Uncertainty over 2016 election
According to the Kampala property market report, the sector is also concerned about the 2016 general elections.
“Uganda has not fully recovered from the 20112012 property depression, and this has met with an investment market which is being cautious in the run-up to the 2016 general elections.
A number of investors have deferred borrowing for development or house purchases until after the elections,” the report reads.
The forthcoming election in 2016 is causing anxiety mostly in the mid to upper niche of the residential property market hence holding off decision making to invest until after the elections.

Impact on real estate
This has no direct impact on real estate business since both the tenant and landlord are well aware of their rental obligations.
It only becomes a problem when the Shilling depreciates like what is happening now and tenants who earn in Uganda Shillings have to pay rent in dollars.
Some business who did not hedge against currency depreciation will find it difficult to meet their rent obligations.

Rights of tenants and landlords
Such rights, according to Lutalo, are usually predetermined and governed by a tenancy agreement way before a commitment is made by either party.
This is the document that will then determine the tenant-landlord relationship going forward until the agreement is determined.

Property outlook
Residential property market. According to Knight Frank’s report about Kampala’s property outlook (2015),The residential sales also experienced less activity compared to this time last year, as a result of increased mortgage interest rates that have risen to 21% to 23% per annum.
The forthcoming election in 2016 is also causing anxiety and uncertainty within the mid to upper niche of the residential property market hence holding off decision making to invest until after the elections. This is a typical behavioural pattern of African property markets which take on a particularly cautious attitude towards elections.

Commercial property market.
The first half of the year 2015 looked promising for the commercial property sector, with few projects being completed while others are breaking ground. The firm believe this is mainly attributed to the investment appetite in office space developments by developers who believe the property market will have recovered within the next 24 months, and entry of private equity investors with long-term funding as well as access to financing from commercial and development banks.

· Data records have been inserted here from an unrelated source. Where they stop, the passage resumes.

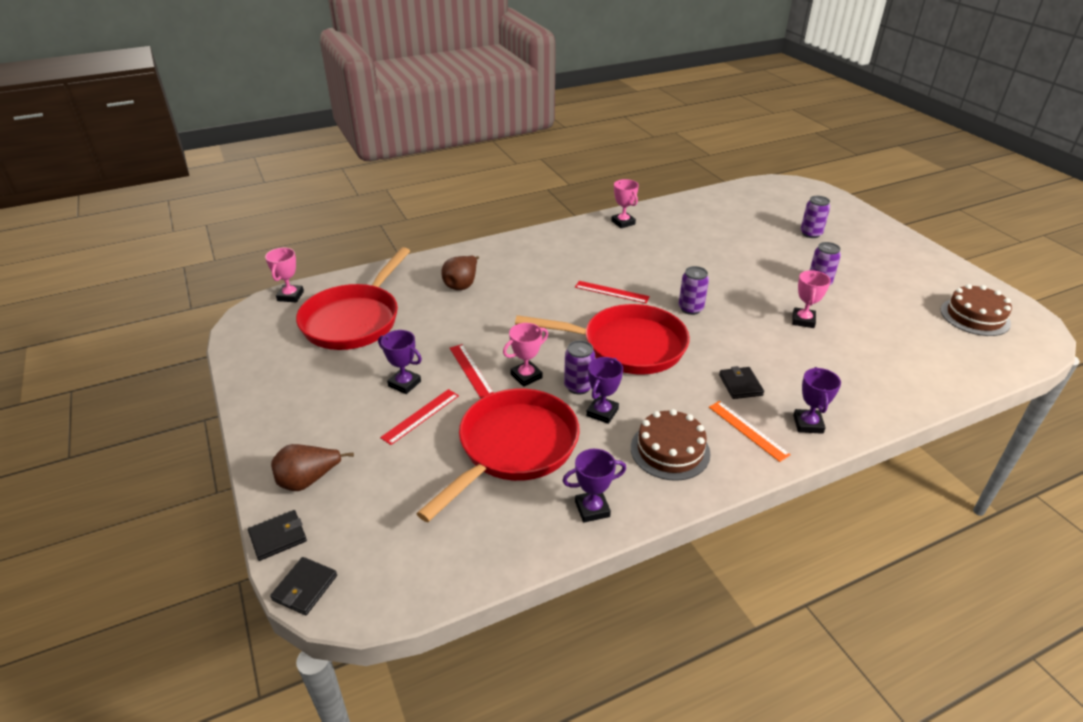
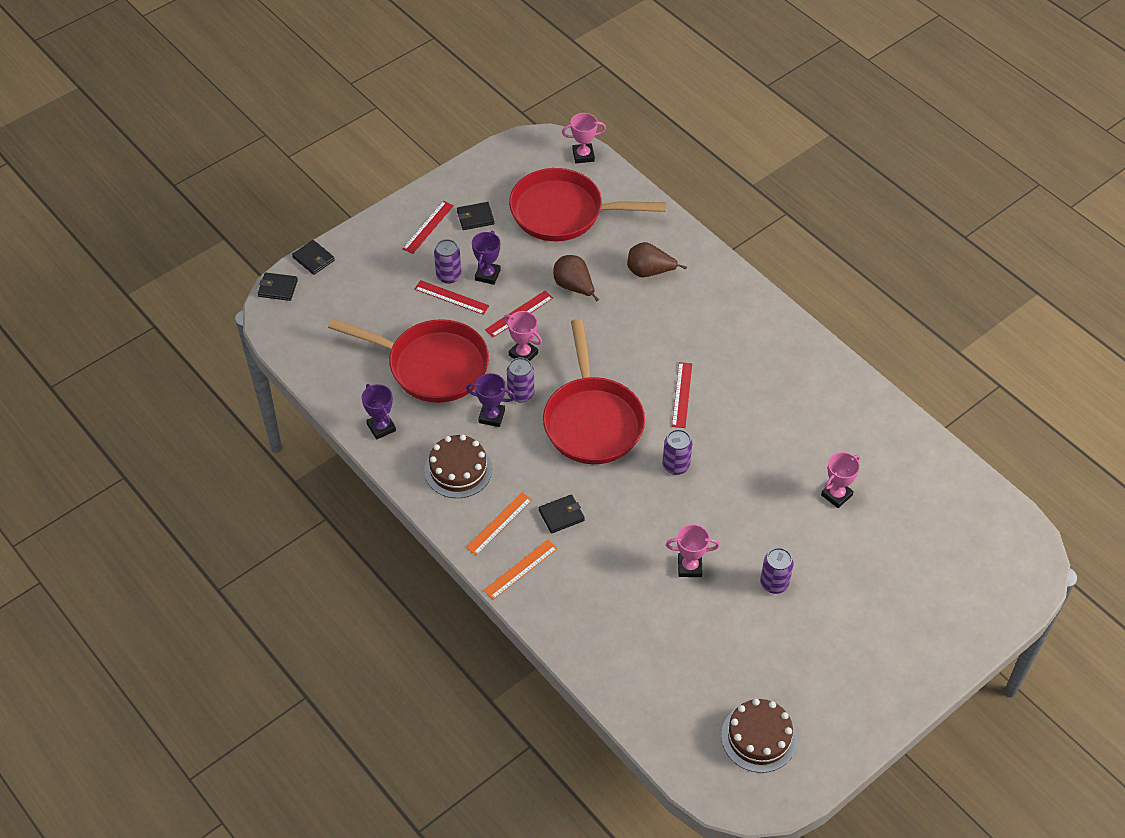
camera: 75 degrees right, 15 degrees up
(303, 418) = (428, 227): none -> red ruler
(308, 480) = (366, 255): brown pear -> brown pear (574, 287)
(316, 379) = (475, 218): none -> black wallet
(623, 222) = (836, 383): pink trophy -> pink trophy (836, 495)
(808, 424) = (520, 569): purple trophy -> orange ruler
(811, 234) = (893, 577): purple can -> purple can (448, 276)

Office space. Over supply of office space in Kampala has negatively affected this sector of the commercial real estate market as businesses strive to reduce costs by downsizing, relinquishing office space and others winding up altogether, also as future accommodation take up soften. Passing rentals in the commercial property sector are on a down ward trend with prime office rental yields stabilising between 8% to 10% and net headline rents between $9 and $14.